Why can you not simply grow a beloved old apple variety from seed? Because from the pip something new arises, almost never the mother variety. Anyone who wants to keep a particular variety must propagate it vegetatively, and the classic method for that is grafting.
It sounds like secret knowledge but is a craft you can learn. With a little practice you rescue a nameless farm variety from your grandparents' tree, make an unfruitful tree fruitful with an added pollinator, or raise a family tree with several varieties. This article shows you the two most important techniques.
Two plants become one
In grafting you join two parts: the rootstock, which provides the roots and vigour, and the scion of the desired variety, which supplies leaves and fruit. For them to fuse, the wafer-thin green growth layers under the bark, the cambium, must touch.

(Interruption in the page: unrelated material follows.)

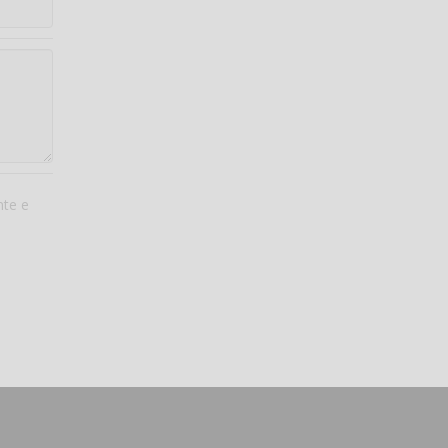
nte e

Which rootstock you choose sets the tree's later size. That is so fundamental it deserves its own article: Understanding fruit tree rootstocks. Onto the same rootstock you can graft almost any suitable variety.
The two most important methods
Budding and whip grafting
- Budding in late summer
You set a single bud of the scion variety under the rootstock's bark. The window is late summer, weeks 30 to 34, when the bark lifts easily. Sparing with material, high success rate.
- Whip grafting in winter
You join a whole scion to the rootstock through matching slanted cuts. The window is late winter before bud break, weeks 9 to 13.
- Top-working old trees
Onto an existing, healthy tree you can graft a new or second variety. That turns a tree without a pollinator into a bearing one.
- The family tree
Several varieties on one trunk, grafted onto different branches, bring diversity in a small space and solve pollination at the same time. Ideal for small gardens.
How to graft successfully
Cut scions at the right time
For winter grafting, cut the scion in dormancy from healthy, one-year-old shoots and store it cool and moist. For budding, take the bud fresh in late summer.
Cut cleanly and quickly
Use a razor-sharp grafting knife. The cut surfaces must neither dry out nor get dirty. Do not touch them with your fingers.
Cambium to cambium
Line up scion and rootstock so the green layers just under the bark meet, on at least one side. This is where the two grow together.
Bind firmly
Wrap the join snugly with grafting tape so nothing slips and no air reaches the wound. On whole scions, also seal the cut ends with grafting wax.
Wait for the take
If the bud or scion shoots after a few weeks, the graft has taken. Loosen the tape before it constricts, and remove competing shoots from the rootstock.
Cambium to cambium, clean and quick, snugly bound. The rest is practice. Every successful graft preserves a variety that would be lost from seed.
The core rule for grafting
Frequently asked questions
Why can't fruit be grown true from seed?
Because from the pip a new cross arises that almost never resembles the mother variety. To keep a particular variety, you must propagate it vegetatively, classically by grafting onto a rootstock.
What is the difference between budding and whip grafting?
In budding you set a single bud under the bark in late summer. In whip grafting you join a whole scion in late winter through slanted cuts. Both are quite doable in the home garden.
When is the best time to graft?
For budding, late summer, weeks 30 to 34, when the bark lifts easily. For whip grafting, late winter just before bud break, weeks 9 to 13. The scions for it you cut back in deep dormancy.
Can I graft several varieties onto one tree?
Yes, that is the family tree. Onto different branches of one tree you set different varieties. That brings diversity in a small space and solves pollination, because the varieties pollinate each other.
What is the cambium and why does it matter so much?
The thin, green growth layer just under the bark. Only when the cambium of scion and rootstock touches do the two form shared tissue and grow together. If they do not meet, the graft fails.